Print the listing from its top line through the line containing "type=shifted; before=baked bread;", nothing more, and leave out the pictures.

---

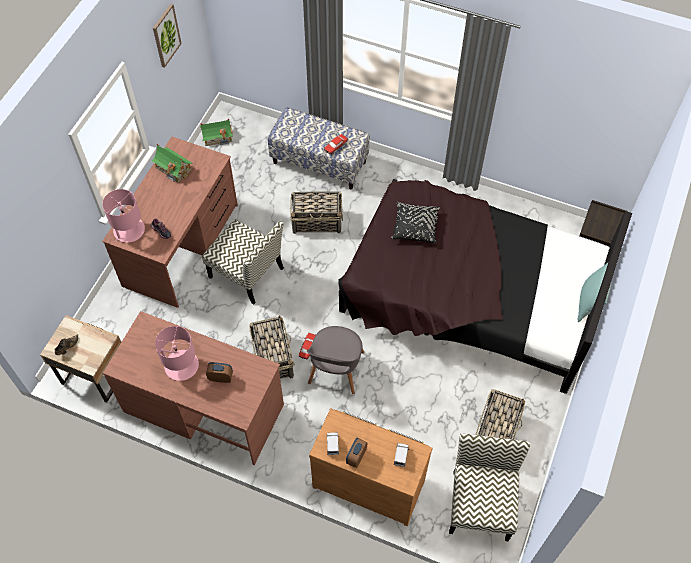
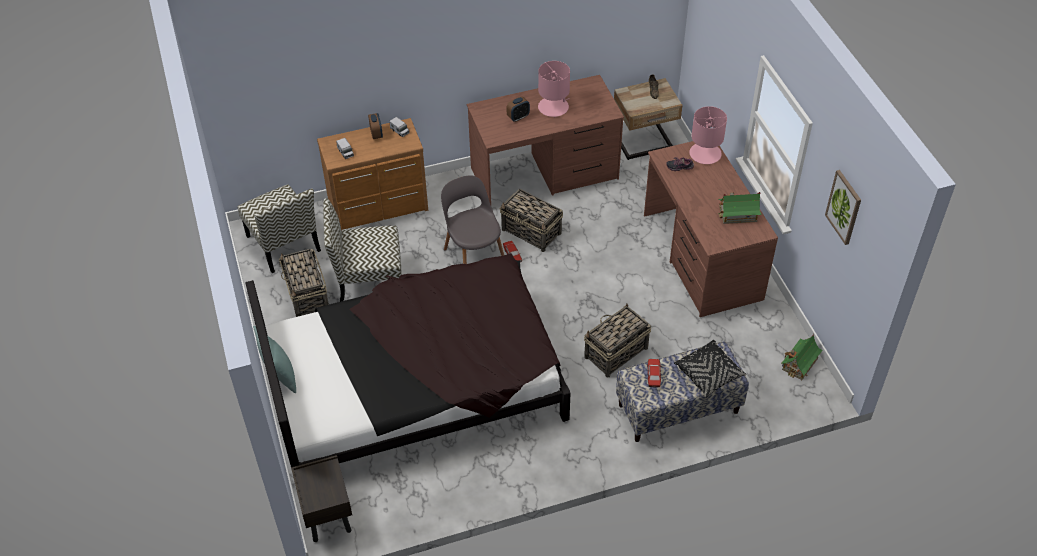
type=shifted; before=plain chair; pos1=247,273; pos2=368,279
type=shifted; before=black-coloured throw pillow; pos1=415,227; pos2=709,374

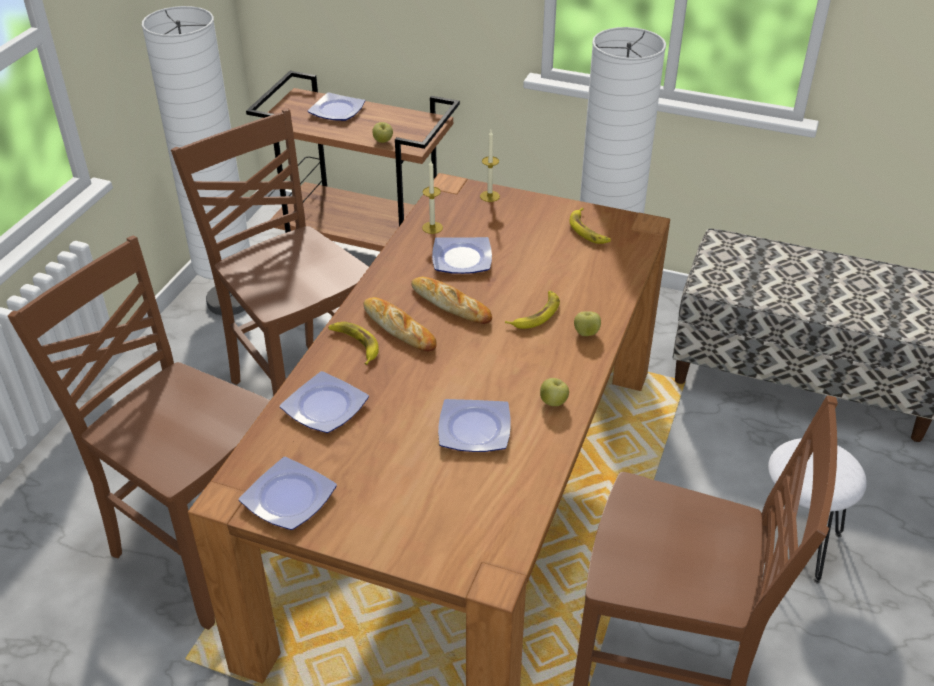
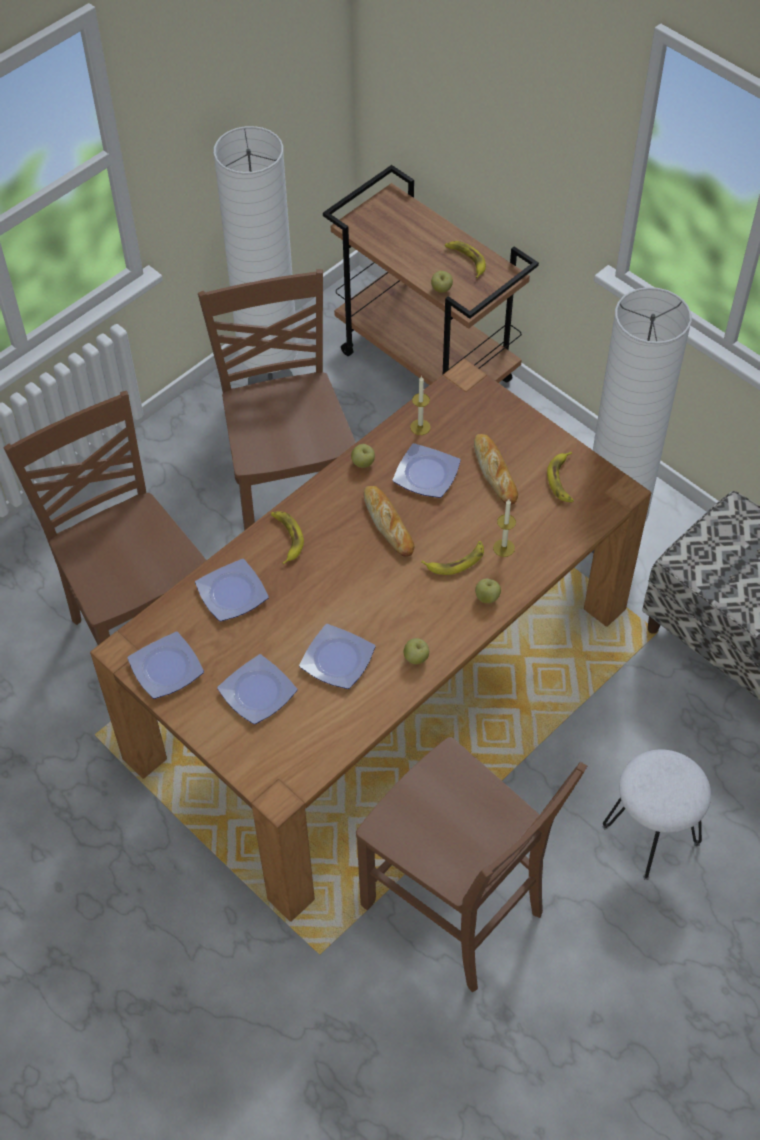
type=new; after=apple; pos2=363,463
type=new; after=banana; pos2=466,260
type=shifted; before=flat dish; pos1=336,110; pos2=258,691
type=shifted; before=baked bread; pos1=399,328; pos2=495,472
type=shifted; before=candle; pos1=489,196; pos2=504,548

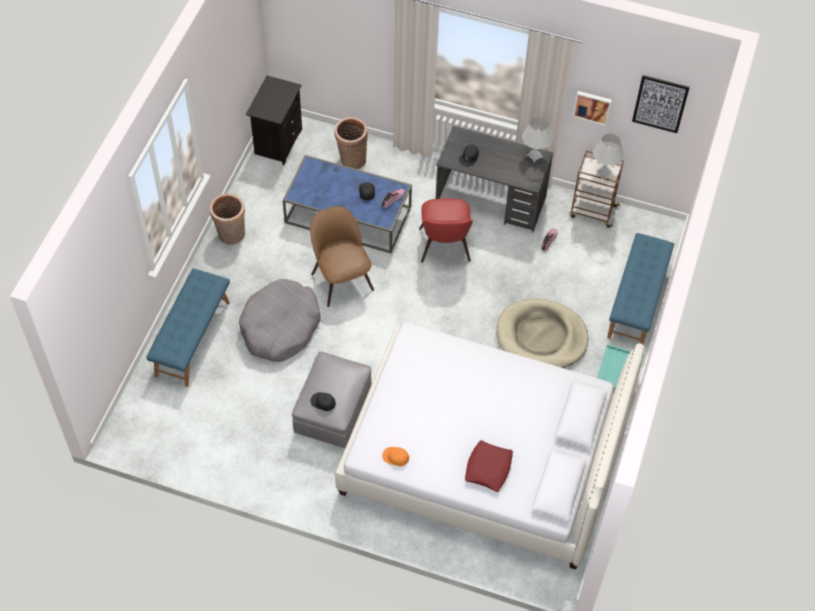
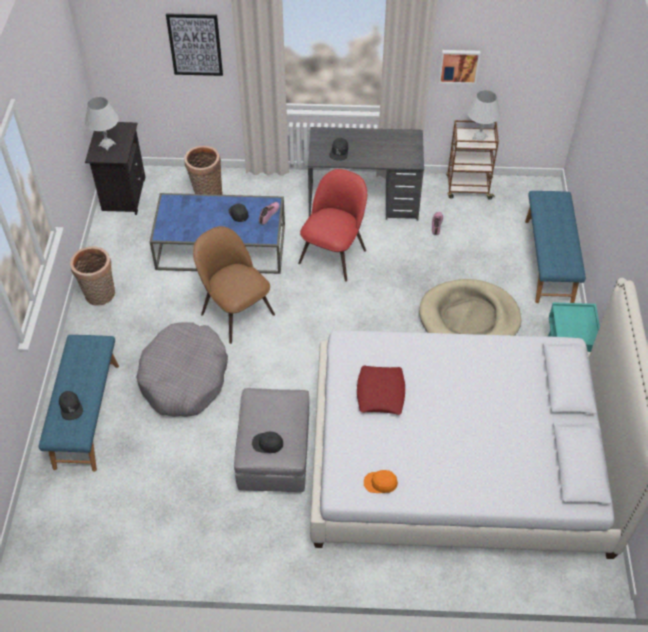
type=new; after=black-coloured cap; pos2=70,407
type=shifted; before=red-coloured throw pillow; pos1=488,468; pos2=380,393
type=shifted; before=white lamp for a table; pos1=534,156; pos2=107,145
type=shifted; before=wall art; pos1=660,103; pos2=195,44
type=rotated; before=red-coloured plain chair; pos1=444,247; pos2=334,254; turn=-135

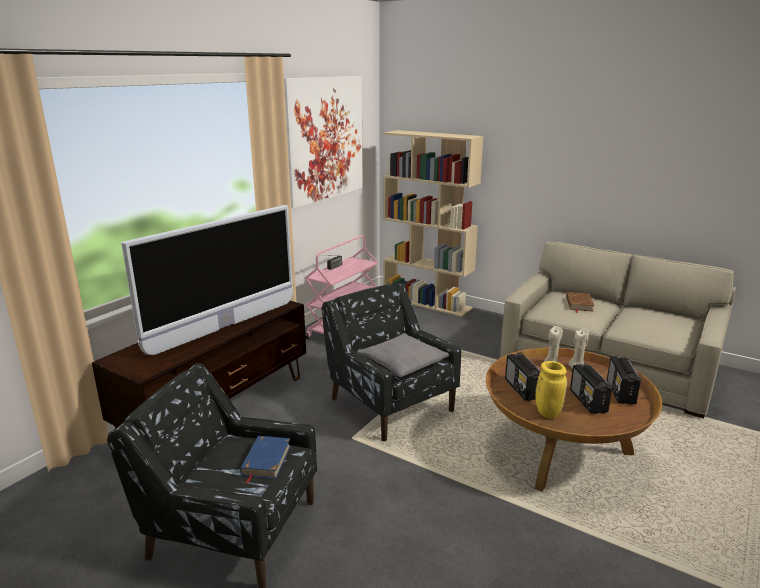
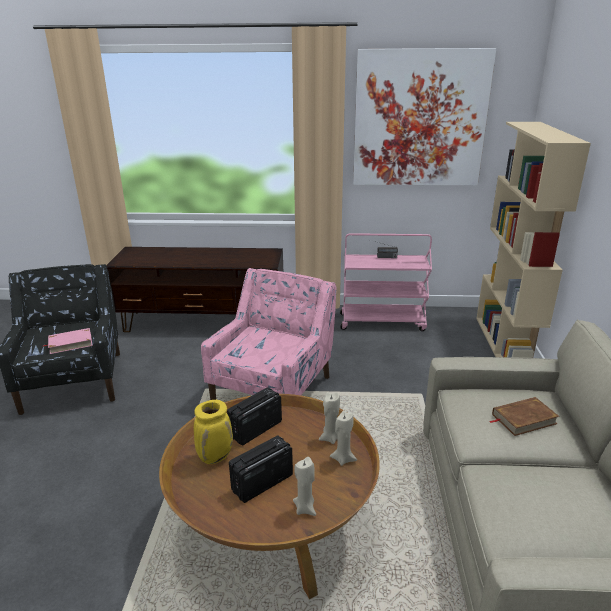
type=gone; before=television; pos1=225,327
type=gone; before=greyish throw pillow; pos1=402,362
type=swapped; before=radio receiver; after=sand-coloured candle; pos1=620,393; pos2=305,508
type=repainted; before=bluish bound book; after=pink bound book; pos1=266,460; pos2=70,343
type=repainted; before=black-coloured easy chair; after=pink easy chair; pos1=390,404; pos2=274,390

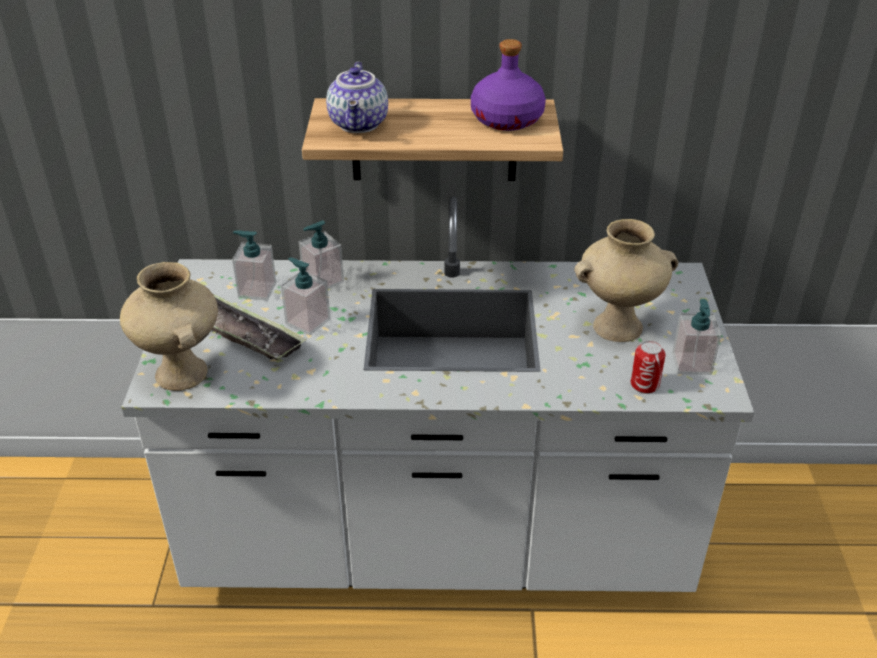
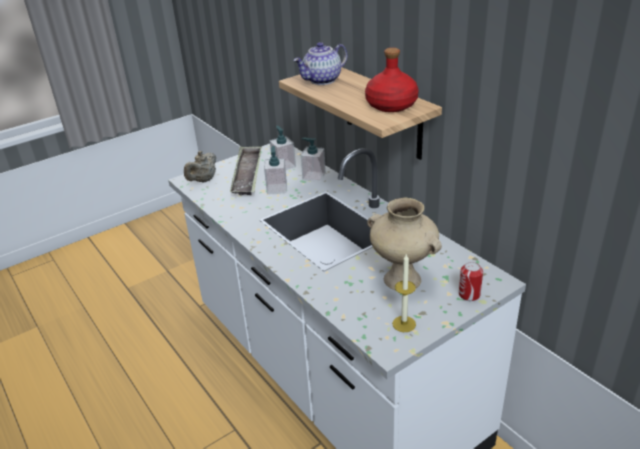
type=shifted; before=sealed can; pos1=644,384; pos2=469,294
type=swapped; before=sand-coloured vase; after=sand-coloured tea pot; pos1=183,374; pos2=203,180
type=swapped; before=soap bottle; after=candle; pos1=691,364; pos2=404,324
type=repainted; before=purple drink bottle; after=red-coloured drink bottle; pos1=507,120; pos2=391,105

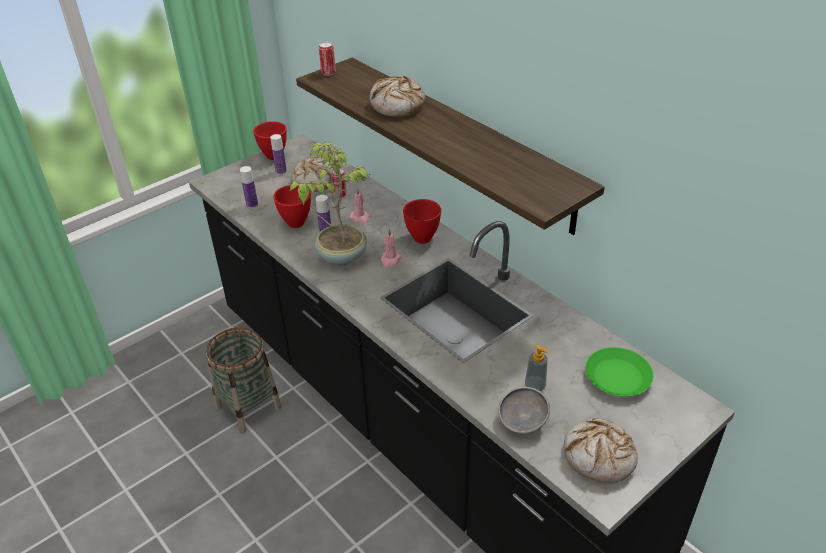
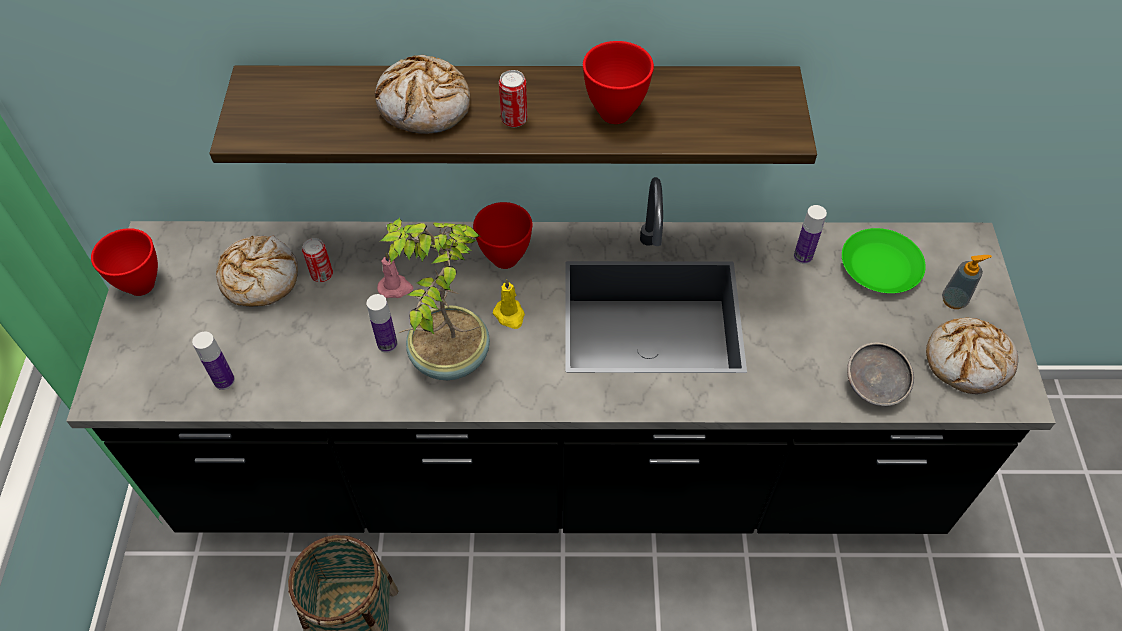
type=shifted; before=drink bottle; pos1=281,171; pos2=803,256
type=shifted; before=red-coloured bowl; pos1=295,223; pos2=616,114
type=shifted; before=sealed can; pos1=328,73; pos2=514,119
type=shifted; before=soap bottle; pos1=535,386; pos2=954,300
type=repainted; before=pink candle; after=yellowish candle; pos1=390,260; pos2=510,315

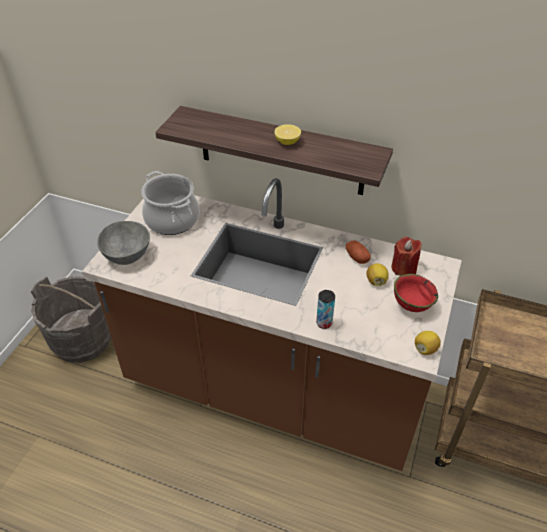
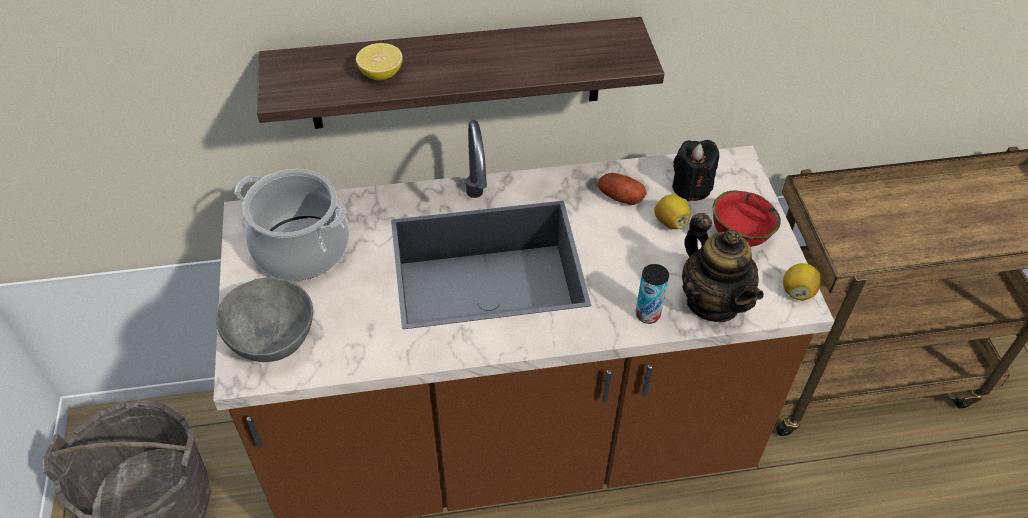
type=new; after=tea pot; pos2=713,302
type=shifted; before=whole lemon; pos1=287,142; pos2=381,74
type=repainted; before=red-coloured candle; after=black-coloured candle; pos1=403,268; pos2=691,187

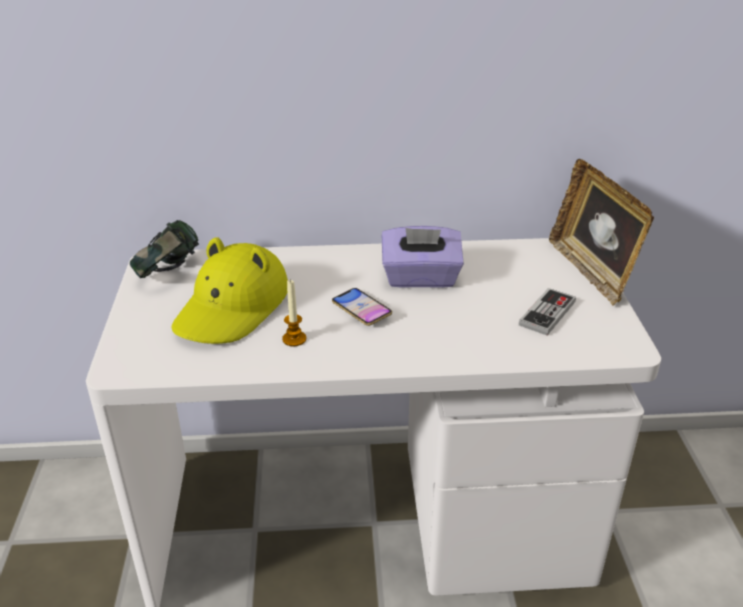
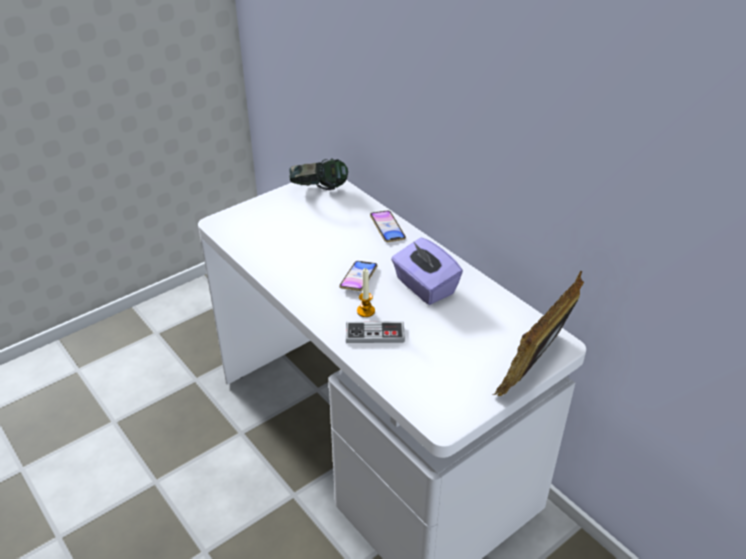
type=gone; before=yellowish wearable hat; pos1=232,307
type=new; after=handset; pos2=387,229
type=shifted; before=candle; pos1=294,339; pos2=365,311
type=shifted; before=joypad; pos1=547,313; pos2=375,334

---

OUTPUT BELOW |
type=shifted; before=plain chair; pos1=247,273; pos2=368,279
type=shifted; before=black-coloured throw pillow; pos1=415,227; pos2=709,374

type=new; after=apple; pos2=363,463
type=new; after=banana; pos2=466,260
type=shifted; before=flat dish; pos1=336,110; pos2=258,691
type=shifted; before=baked bread; pos1=399,328; pos2=495,472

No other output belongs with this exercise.